[Opening Document segment section]

During the 2003 election for governor in Kentucky, the Republican Party in Louisville publicly announced it would place “challengers” in 59 heavily Democratic precincts to challenge the eligibility of voters who might have moved out of the precinct or who had criminal records or any other factor that would disqualify them from casting a ballot. Every one of the targeted precincts was located in predominantly African American communities of the city.

“This was not about preventing voter fraud. It was an attempt, pure and simple, to intimidate black voters and to keep us from voting,” says Cylister Williams, a retired UAW member and president of the Louisville chapter of the A. Philip Randolph Institute, an AFL-CIO constituency group. “But it didn’t work. Instead, it galvanized the African American community. Civil rights groups, churches, business people, fraternities and sororities, politicians and unions formed a coalition to fight the ‘challengers’ and to make sure that every person who wanted to vote could do so.”

The coalition distributed a voters’ bill of rights door-to-door in the African American neighborhoods and organized a phone bank to call voters to urge them to not be intimidated and to vote. Activists were trained to monitor activities at the polls, and lawyers were recruited to be on call if problems occurred. As a result, the plan to intimidate voters flopped. African American voter participation rose by about 4 percent from 2000, and Republicans abandoned the challenger effort.

 Photo Credit: Mike Ewen
 

Shame: Working families rallied in Tallahassee, Fla., in 2000 demanding that every vote be counted in the presidential election.

 

In Florida in 2000, some political groups tried to intimidate voters by placing fliers in communities of color listing the wrong date for the election and telling voters they had to have rent and traffic tickets paid before they would be able to vote, which was not true. The state got into the act by removing nearly 60,000 names from the voting rolls allegedly because the individuals were convicted felons who are not allowed to vote. Many of those whose names were purged turned out to have no criminal records.

In Virginia, Jim Dickson, who is blind, says when he has gone to vote, poll workers have told him they didn’t have time to read the ballot to him as is required by law. Some questioned for whom he wanted to vote, says Dickson, the government affairs director for the American Association of People with Disabilities (AAPD).

My Vote, My Right

With the 2004 election expected to be as close as the 2000 vote, the AFL-CIO, affiliated unions, constituency groups and dozens of allies are working to ensure every vote is counted by educating voters about their rights and giving them tools to protect their votes. In March 2004, the AFL-CIO Executive Council passed a resolution committing the federation to help bring more minority and other traditionally disenfranchised voters into the election process and to prevent them from being disenfranchised as in 2000.

“This is the most important election in recent history for working families. After the debacle of 2000, we must not let anyone steal an election or deny our votes. Every union member and their families must register to vote and vote for change in November,” says AFSCME President Gerald McEntee, chairman of the AFL-CIO Executive Council’s Committee on Political Education.

Through the AFL-CIO My Vote, My Right voting rights protection program, union members, people of color and people with disabilities are learning about changes in election laws since 2000 and what they can do to participate in the November elections.

It is a shame and a disgrace that voters are intimidated and denied their right to vote in the world’s leading democracy. The nation must act now to ensure the wholesale disenfranchisement of voters that occurred in 2000 is never repeated,” says AFL-CIO Executive Vice President Linda Chavez-Thompson.

The problems in Kentucky, Florida and Virginia are representative of election-related problems that have surfaced repeatedly around the country, says David Bositis, senior research associate at the Washington, D.C.-based Joint Center for Political and Economic Studies.

[Closing Document segment section]
[Opening Data section section]

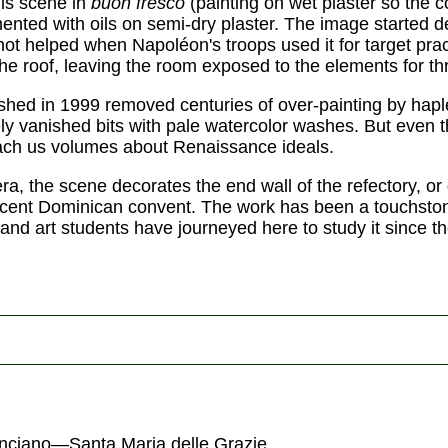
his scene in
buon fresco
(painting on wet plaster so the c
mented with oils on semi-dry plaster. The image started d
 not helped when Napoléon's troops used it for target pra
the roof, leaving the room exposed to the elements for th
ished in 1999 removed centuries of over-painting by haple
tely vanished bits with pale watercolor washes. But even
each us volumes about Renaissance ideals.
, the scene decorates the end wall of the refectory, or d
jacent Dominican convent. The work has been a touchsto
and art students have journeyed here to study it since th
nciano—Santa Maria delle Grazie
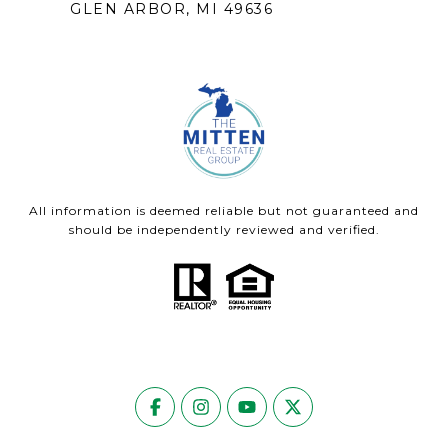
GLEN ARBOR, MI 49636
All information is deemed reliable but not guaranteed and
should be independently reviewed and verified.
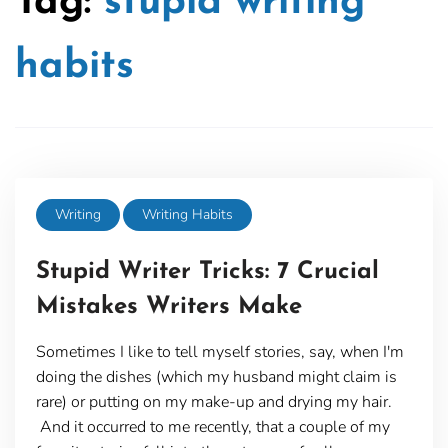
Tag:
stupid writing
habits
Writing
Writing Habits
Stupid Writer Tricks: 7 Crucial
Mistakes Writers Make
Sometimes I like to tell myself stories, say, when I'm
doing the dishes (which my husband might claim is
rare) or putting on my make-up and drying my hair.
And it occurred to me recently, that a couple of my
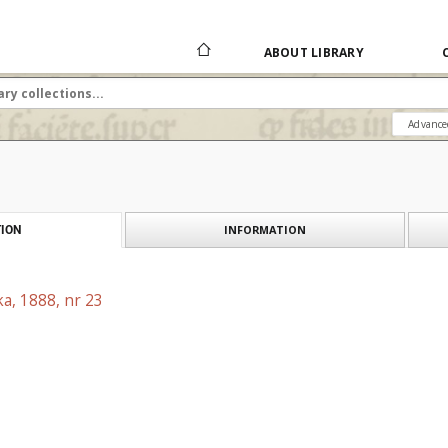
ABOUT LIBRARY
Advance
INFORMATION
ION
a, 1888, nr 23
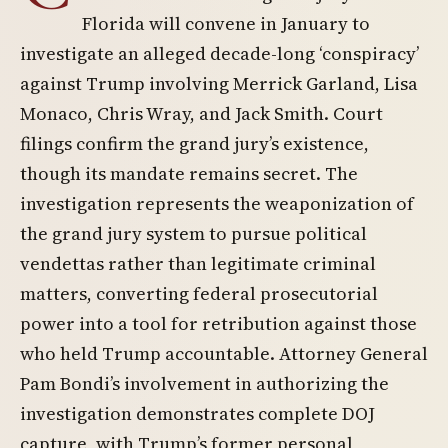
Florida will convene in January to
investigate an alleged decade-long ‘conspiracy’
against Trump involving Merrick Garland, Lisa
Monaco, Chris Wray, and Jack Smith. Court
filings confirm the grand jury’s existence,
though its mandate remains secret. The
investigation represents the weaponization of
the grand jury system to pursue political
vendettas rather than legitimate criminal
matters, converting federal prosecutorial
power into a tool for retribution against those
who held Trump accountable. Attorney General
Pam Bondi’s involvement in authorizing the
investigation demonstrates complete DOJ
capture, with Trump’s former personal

[Closing Data section section]
[Opening Data section section]

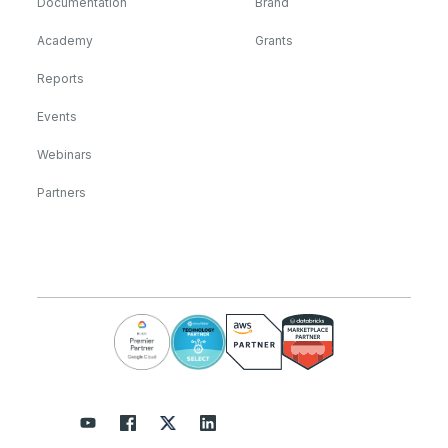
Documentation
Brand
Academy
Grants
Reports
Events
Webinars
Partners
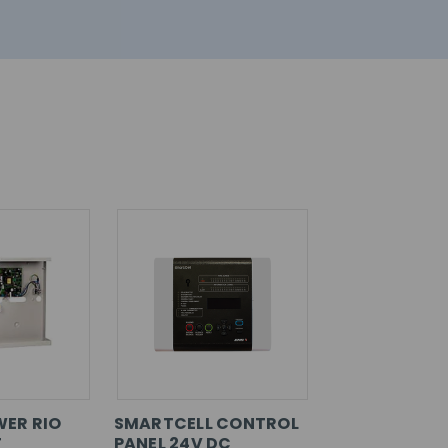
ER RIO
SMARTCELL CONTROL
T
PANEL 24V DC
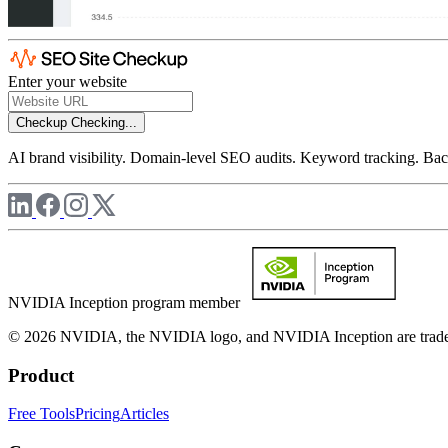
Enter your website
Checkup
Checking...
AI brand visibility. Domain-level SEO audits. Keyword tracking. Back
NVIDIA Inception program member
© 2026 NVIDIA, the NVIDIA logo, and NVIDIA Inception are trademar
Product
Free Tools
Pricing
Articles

[Closing Data section section]

_Brief 1_:
Answer these questions using the voting rights article:
(a) How many heavily Democratic precincts did the Louisville Republican Party say it would place "challengers" in?
(b) About how many names did Florida remove from its voting rolls in 2000?
(c) What position does Jim Dickson hold at the American Association of People with Disabilities?
_Brief 2_: Can you copy the listing word for word, from the line with "ABOUT LIBRARY" up to and including the line with "a, 1888, nr 23"?

_Reply 1_:
(a) 59
(b) Nearly 60,000
(c) Government affairs director

_Reply 2_:
ABOUT LIBRARY
Advance
INFORMATION
ION
a, 1888, nr 23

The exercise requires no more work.